* Problem statement *
Reproduce every line of text from the records below word for word, leaving out the pictures.

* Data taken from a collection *

*** Block opens ***

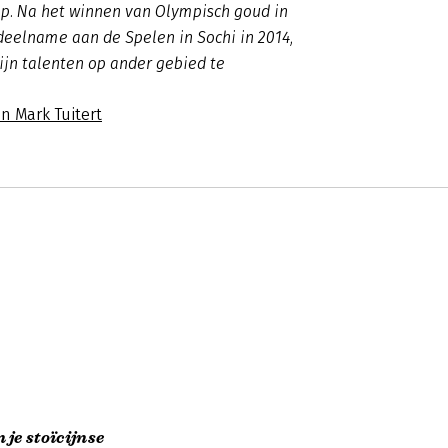
op. Na het winnen van Olympisch goud in
eelname aan de Spelen in Sochi in 2014,
ijn talenten op ander gebied te
n Mark Tuitert
je stoïcijnse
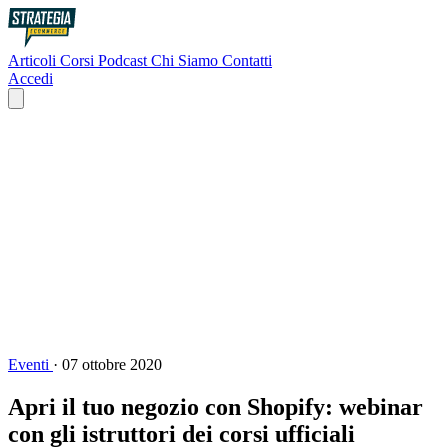
Articoli
Corsi
Podcast
Chi Siamo
Contatti
Accedi
Eventi
·
07 ottobre 2020
Apri il tuo negozio con Shopify: webinar
con gli istruttori dei corsi ufficiali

*** Block closes ***

* Response box *
op. Na het winnen van Olympisch goud in
eelname aan de Spelen in Sochi in 2014,
ijn talenten op ander gebied te
n Mark Tuitert
je stoïcijnse
Articoli
Corsi
Podcast
Chi Siamo
Contatti
Accedi
Eventi
·
07 ottobre 2020
Apri il tuo negozio con Shopify: webinar
con gli istruttori dei corsi ufficiali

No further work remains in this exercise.